Neden böyle olmaktadır?
Neden insanlarla aynı dili konuşuyor gibi gözükürken, aslında çok başka dillerde konuşuyor gibi birbirimize yabancılaşırız?
Çünkü sahiden de başka bir dili konuşuyoruzdur veya konuşuyorlardır.
Kullandığımız dil, kelimeler, kavramlar sandığımızdan daha fazla önemlidir. Beynimizin işleyiş biçimi bu konuda otomatik olduğu için, biz çoğu zaman içeride ortaya konulan muazzam çalışmayı fark edemeyiz.
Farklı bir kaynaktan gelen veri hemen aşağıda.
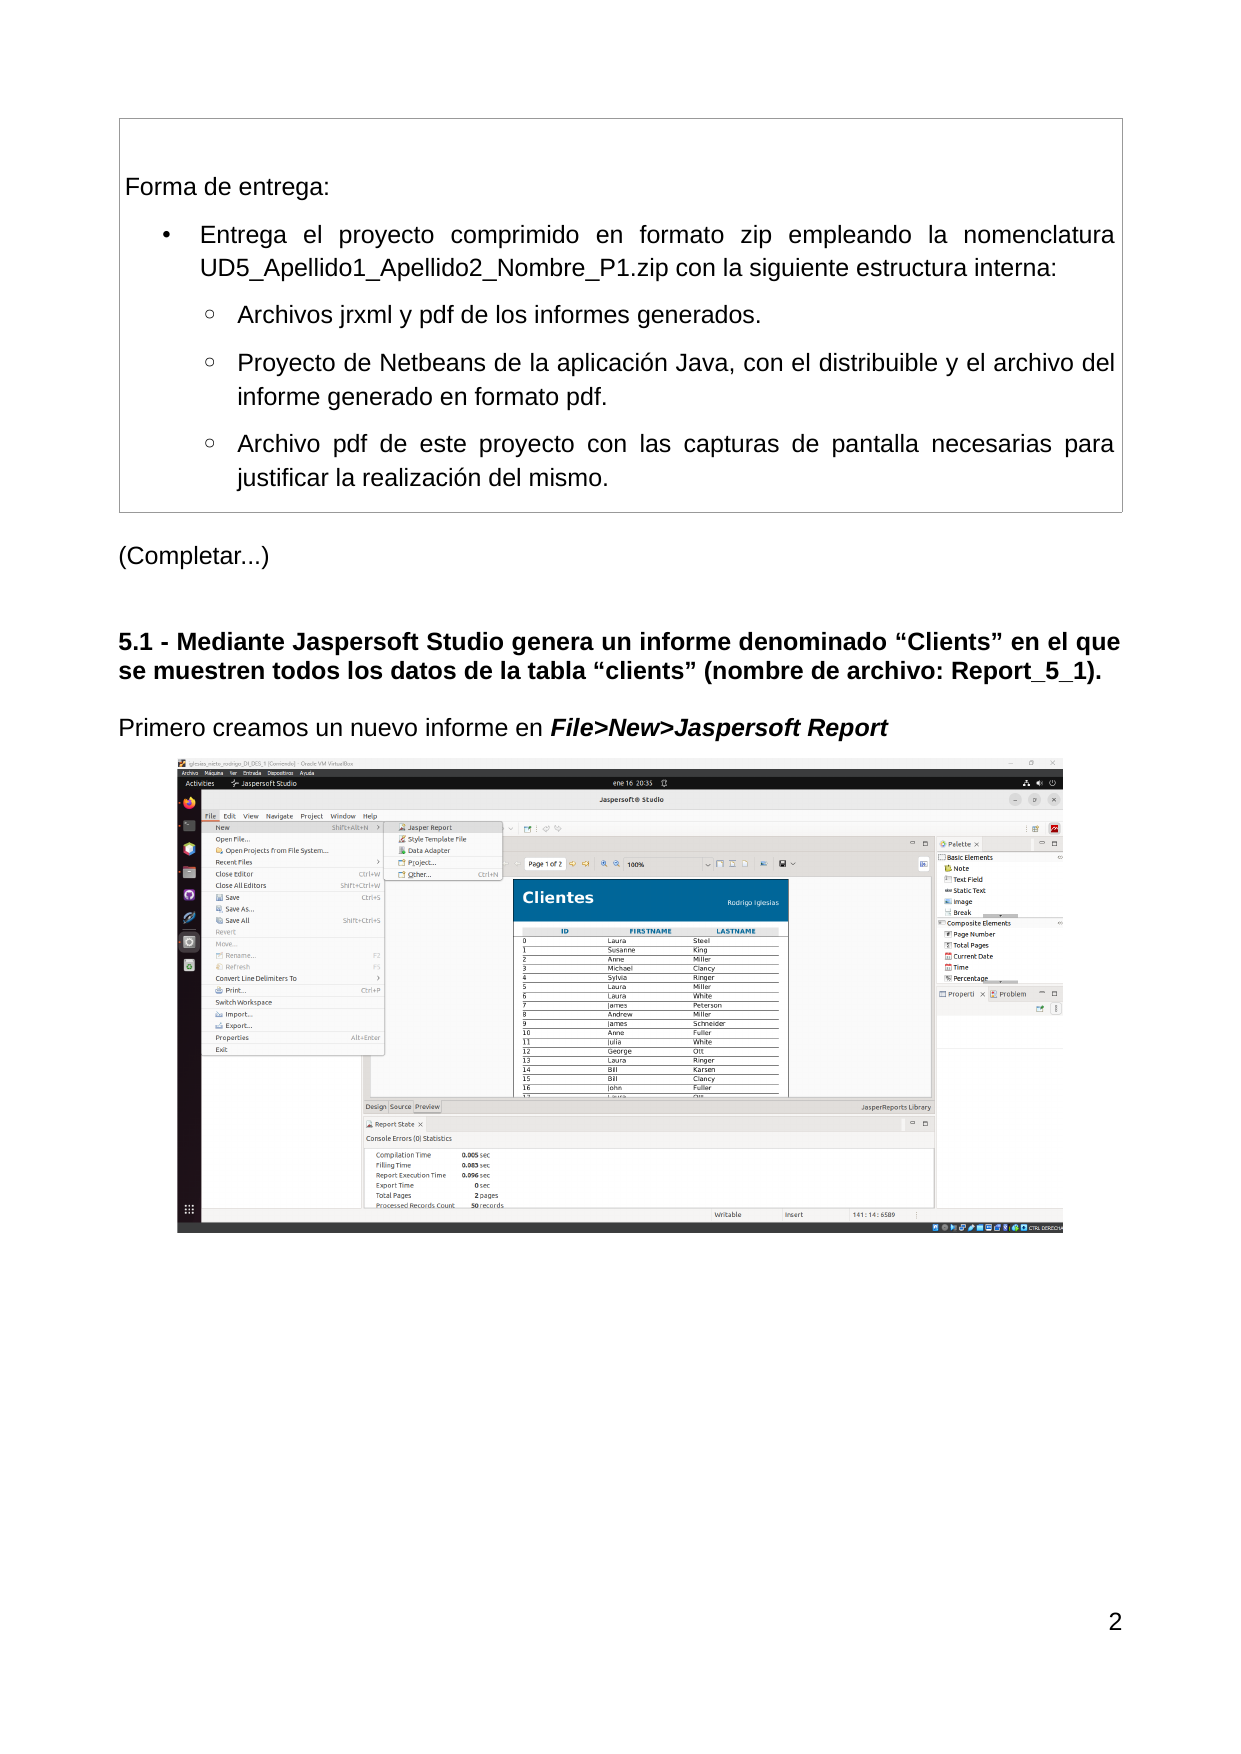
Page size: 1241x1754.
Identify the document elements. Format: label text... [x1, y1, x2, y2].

text (Completar...) [118, 541, 1122, 569]
picture [177, 758, 1063, 1233]
text 5.1 - Mediante Jaspersoft Studio genera un informe denominado “Clients” en el que se muestren todos los datos de la tabla “clients” (nombre de archivo: Report_5_1). [118, 627, 1122, 684]
table_cell Forma de entrega: Entrega el proyecto comprimido en formato zip empleando la nomenclatura UD5_Apellido1_Apellido2_Nombre_P1.zip con la siguiente estructura interna: Archivos jrxml y pdf de los informes generados. Proyecto de Netbeans de la aplicación Java, con el distribuible y el archivo del informe generado en formato pdf. Archivo pdf de este proyecto con las capturas de pantalla necesarias para justificar la realización del mismo. [120, 119, 1122, 512]
text Primero creamos un nuevo informe en File>New>Jaspersoft Report [118, 713, 1122, 742]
Oysa bunu anlamak, işleyişe vakıf olmak, insanlarla iletişimimiz açısından oldukça önemlidir.
Bir kelimeyi düşündüğümüzde, duyduğumuzda veya onu kendimiz telaffuz ettiğimizde, beynimiz saniyeden daha kısa bir sürede, o kelime ile ilgili veriyi masaya çıkarır. Örneğin elma kelimesini ele alalım. Rengi, tadı, bizde yarattığı his, elma ile ilgili yaşadığımız olumlu veya olumsuz anılar aklımıza gelecektir. Ama bu anılar bizim karakterimize göre kodlandığı için, elma ile ilgili bizim kodladıklarımız ile başkasının kodladıkları başka olacaktır. Örneğin kırmızı rengi sevmeyen biriysek, aklımıza kırmızı elma ile ilgili hoş hisler gelmeyebilir. Ya da çocukken çok elma yediğimiz için rahatsızlanmışsak, yine elma aklımıza geldiğinde olumlu şeyler çağrıştırmayacaktır.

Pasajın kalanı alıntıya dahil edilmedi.